The former doctor told the UK's The Mail on Sunday that he 'reluctantly' gave Jackson a "miniscule" 25mg propofol injection, which would wear off in ten minutes, and sat by Jackson's bedside for more than half an hour as the singer finally drifted off to sleep.
"I left the room because I didn't want to disturb him. I believe he woke up, got hold of his own stash of propofol and injected himself," Murray told The Mail. "He did it too quickly and went into cardiac arrest."
He also said the pop star, who died at the age of 50, spoke to him on the day in 2011 that Murray was found guilty by a Los Angeles jury.
"Michael touched me," Murray told the paper. "He put his hand on my shoulder and he touched me and he talked to me.
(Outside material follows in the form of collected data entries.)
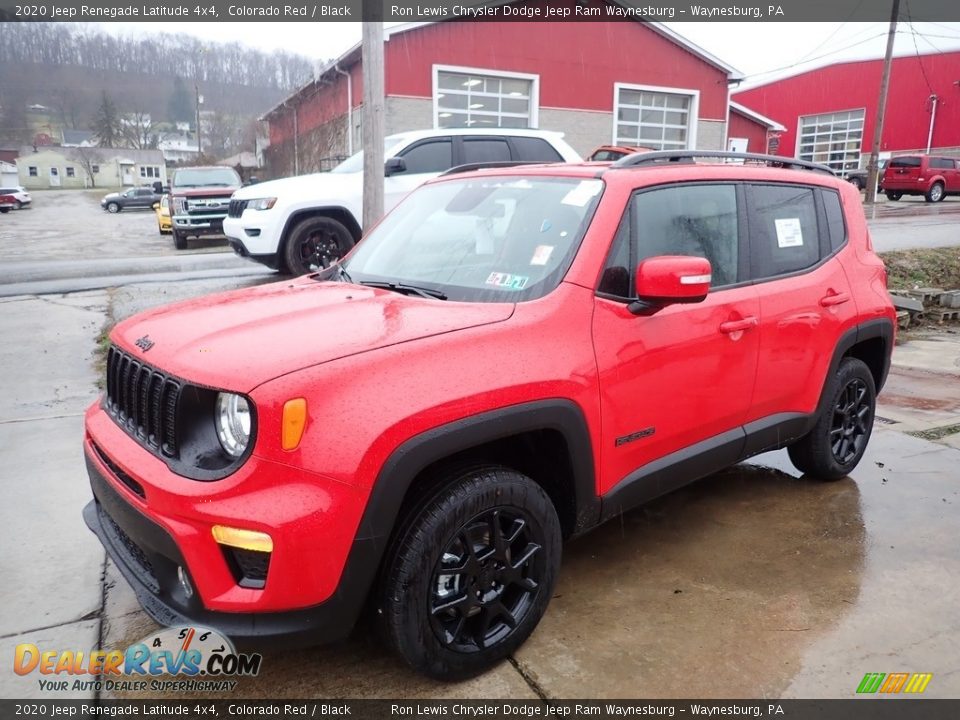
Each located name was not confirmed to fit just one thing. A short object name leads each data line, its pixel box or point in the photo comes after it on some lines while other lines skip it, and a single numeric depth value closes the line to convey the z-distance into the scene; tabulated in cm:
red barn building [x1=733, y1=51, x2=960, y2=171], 3772
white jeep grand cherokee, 841
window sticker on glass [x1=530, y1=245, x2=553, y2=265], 284
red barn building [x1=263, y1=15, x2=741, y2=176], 2100
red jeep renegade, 208
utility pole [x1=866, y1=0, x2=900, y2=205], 2523
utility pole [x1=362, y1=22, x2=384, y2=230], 711
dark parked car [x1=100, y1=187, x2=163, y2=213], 4456
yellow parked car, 2094
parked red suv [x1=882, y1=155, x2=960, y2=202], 2791
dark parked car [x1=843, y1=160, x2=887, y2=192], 3372
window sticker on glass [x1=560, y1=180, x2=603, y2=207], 296
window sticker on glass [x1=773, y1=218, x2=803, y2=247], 364
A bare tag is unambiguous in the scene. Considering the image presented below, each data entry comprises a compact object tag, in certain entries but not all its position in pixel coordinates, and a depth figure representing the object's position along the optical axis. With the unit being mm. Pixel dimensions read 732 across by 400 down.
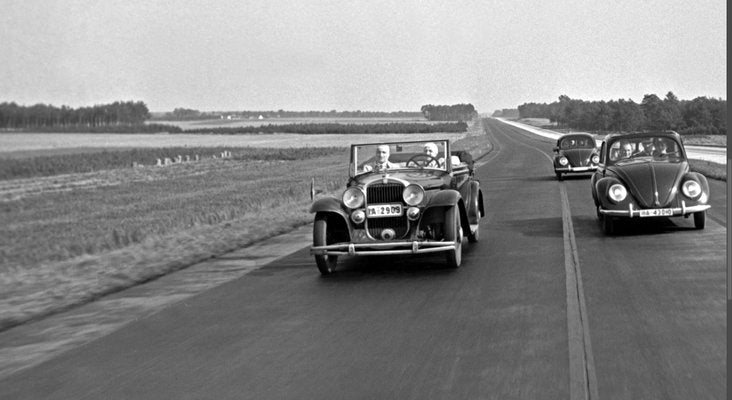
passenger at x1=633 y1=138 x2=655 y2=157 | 14211
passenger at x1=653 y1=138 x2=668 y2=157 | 14070
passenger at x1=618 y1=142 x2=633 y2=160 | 14383
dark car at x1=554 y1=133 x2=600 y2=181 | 27906
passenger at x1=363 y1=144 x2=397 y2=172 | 12172
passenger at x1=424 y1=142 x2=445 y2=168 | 12242
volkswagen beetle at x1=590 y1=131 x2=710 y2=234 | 12547
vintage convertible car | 10125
Michael speaks to me. He does."
In describing how close he says he was to Jackson, Murray claims Jackson was $40 million in debt and had unusual habits.
"Michael slept with dolls, yes," Murray told The Mail. "Is that normal? No. It's not normal. But if you understood the history of Michael as a child, and the things that he has encountered in life and you're willing to listen, you probably wouldn't judge him."
Murray also told The Mail that Jackson had trust issues.
"Michael trusted no one," Murray told the paper. "The bed chamber smelled because he did not even let maids in there to clean. There were clothes strewn everywhere."
Jackson's mother, Katherine Jackson, and his three children -- Prince, Paris and Blanket -- filed a wrongful death suit against concert promoter AEG Live LLC in 2010, claiming that the company was negligent in hiring Murray to tend to the singer. Earlier this month, the jury in the case ruled in favor of AEG.
Lawyers for the Jackson family did not reply to ABC News' request for comment.